29 July 2008

No, it doesn't rain more on Saturday- It's Wednesday!

Posted by Dan Satterfield

Admit it.

Sometime in the past you have complained that it always seems to rain on the weekend. In the back of your mind though, you told yourself that it really doesn’t rain more on any one day of the week.

Right???

WRONG! (If your in the Southeast U.S. anyway.)

Seems that a group of scientists decided to test a theory that it should rain more during the latter half of the work week than on the weekend. This makes sense because rain drops form on aerosols. (Aerosols include dust, sea salt, and soot etc. from air pollution.) More air pollution-more rain.
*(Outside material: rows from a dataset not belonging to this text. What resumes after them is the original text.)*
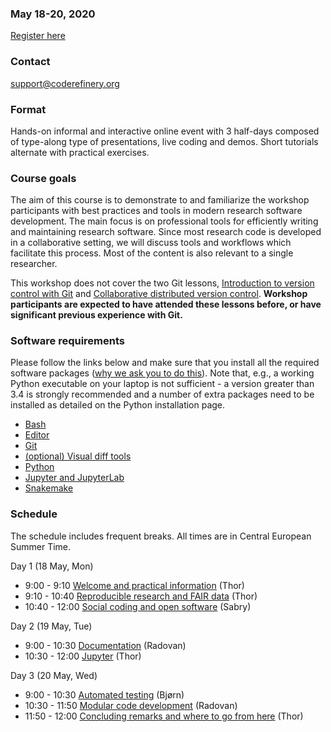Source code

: 

### May 18-20, 2020

<a class="btn btn-success" href="https://indico.neic.no/event/140/" data-mode="1" target="_blank">Register here</a>

### Contact

support@coderefinery.org


### Format

Hands-on informal and interactive online event with 3 half-days
composed of type-along type of presentations, live coding and
demos. Short tutorials alternate with practical exercises.


### Course goals

The aim of this course is to demonstrate to and familiarize the workshop participants with best practices and tools in modern research software development. The main focus is on professional tools for efficiently writing and maintaining research software. Since most research code is developed in a collaborative setting, we will discuss tools and workflows which facilitate this process. Most of the content is also relevant to a single researcher.

This workshop does not cover the two Git lessons, [Introduction to
version control with Git](https://coderefinery.github.io/git-intro/)
and [Collaborative distributed version
control](https://coderefinery.github.io/git-collaborative/). 
**Workshop participants are expected to have attended these lessons before,
or have significant previous experience with Git.**

### **Software requirements**

Please follow the links below and make sure that you install all the required software packages
([why we ask you to do this](https://coderefinery.github.io/installation/#why-are-we-asking-participants-to-install-software)).
Note that, e.g., a working Python executable on your laptop is not sufficient -
a version greater than 3.4 is strongly recommended and a number of extra
packages need to be installed as detailed on the Python installation page.

- [Bash](https://coderefinery.github.io/installation/bash/)
- [Editor](https://coderefinery.github.io/installation/editors/)
- [Git](https://coderefinery.github.io/installation/git/)
- [(optional) Visual diff tools](https://coderefinery.github.io/installation/difftools/)
- [Python](https://coderefinery.github.io/installation/python/)
- [Jupyter and JupyterLab](https://coderefinery.github.io/installation/jupyter)
- [Snakemake](https://coderefinery.github.io/installation/snakemake)


### Schedule

The schedule includes frequent breaks.  All times are in Central
European Summer Time.

Day 1 (18 May, Mon)
- 9:00 - 9:10
  [Welcome and practical information](https://github.com/coderefinery/workshop-intro/blob/master/README.md)
  (Thor)
- 9:10 - 10:40
  [Reproducible research and FAIR data](https://coderefinery.github.io/reproducible-research/)
  (Thor)
- 10:40 - 12:00
  [Social coding and open software](https://cicero.xyz/v3/remark/0.14.0/github.com/coderefinery/social-coding/master/talk.md) 
  (Sabry)

Day 2 (19 May, Tue)
- 9:00 - 10:30
  [Documentation](https://coderefinery.github.io/documentation/)
  (Radovan)
- 10:30 - 12:00
  [Jupyter](https://coderefinery.github.io/jupyter/)
  (Thor)

Day 3 (20 May, Wed)
- 9:00 - 10:30
  [Automated testing](https://coderefinery.github.io/testing/)
  (Bjørn)
- 10:30 - 11:50
  [Modular code development](https://cicero.xyz/v3/remark/0.14.0/github.com/coderefinery/modular-code-development/master/talk.md)
  (Radovan)
- 11:50 - 12:00
  [Concluding remarks and where to go from here](https://github.com/coderefinery/workshop-outro/blob/master/README.md)
  (Thor)

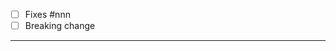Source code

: <!-- Thank you for your contribution!

https://github.com/ysoftwareab/.github/CONTRIBUTING.md :
0. Small is Best
1. Correct
2. Consistent
3. Readable
4. Share Knowledge
-->

* [ ] Fixes #nnn
* [ ] Breaking change

---

<!-- Describe your contribution -->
There was a famous paper (well in the geeky science world that I live in) about this affect about 30 years ago. The paper looked at rainfall downwind from St. Louis, and found that rain amounts were noticeably higher in Illinois to the East. Something the farmers there have for some reason decided not to complain too much about!

Along comes the TRMM satellite. The Tropical Rainfall Measuring Mission satellite was the first time we put a good old fashioned weather radar on a rocket and blasted it into low Earth orbit. There has been a ton of science coming out of this radar. Including a study by NASA using our ARMOR Dual Polarimetric Radar.

Thomas Bell of Nasa Goddard, and several other scientists have written a paper about using the TRMM satellite to track rainfall variations by day of the week. They found that indeed there is a signal. Wednesday and Thursday are wetter than Saturday and Sunday over the Southeast. Not only that. The opposite is true in the Atlantic Ocean, to the east of the S.E. USA.

This makes sense for two reasons. First, the air pollution will get pushed eastward by the prevailing westerlies. So the weekend will have more aerosols in the air over the Atlantic.More aerosols-more weekend rainfall.

Secondly, (A bit more complex) is the atmosphere must maintain hydrostatic balance. In other words if air rises up into thunderstorms over the southeast, it has to sink back down somewhere else to compensate. Therefore, the Western Atlantic should be drier if we are wetter. This phenomenon is very noticeable around hurricanes. You usually see very litte airmass thunderstorm activity outside the circulation of a tropical storm.

So yes, all that junk we spew into the atmosphere not only reduces the visibility, it makes it rain more. (Visibilities in the Great Smokey’s are less than half what they were 50 years ago!) Look on the bright side. The weekend is ever so slightly drier and sunnier!

I found the paper in pdf form on Doctor Bell’s website:

http://climate.gsfc.nasa.gov/publications/fulltext/Bell-etal_JGR_2008.pdf

NASA has a summary here: http://www.nasa.gov/centers/goddard/news/topstory/2008/midweek_rainfall.html

If Math scares you, use the second link.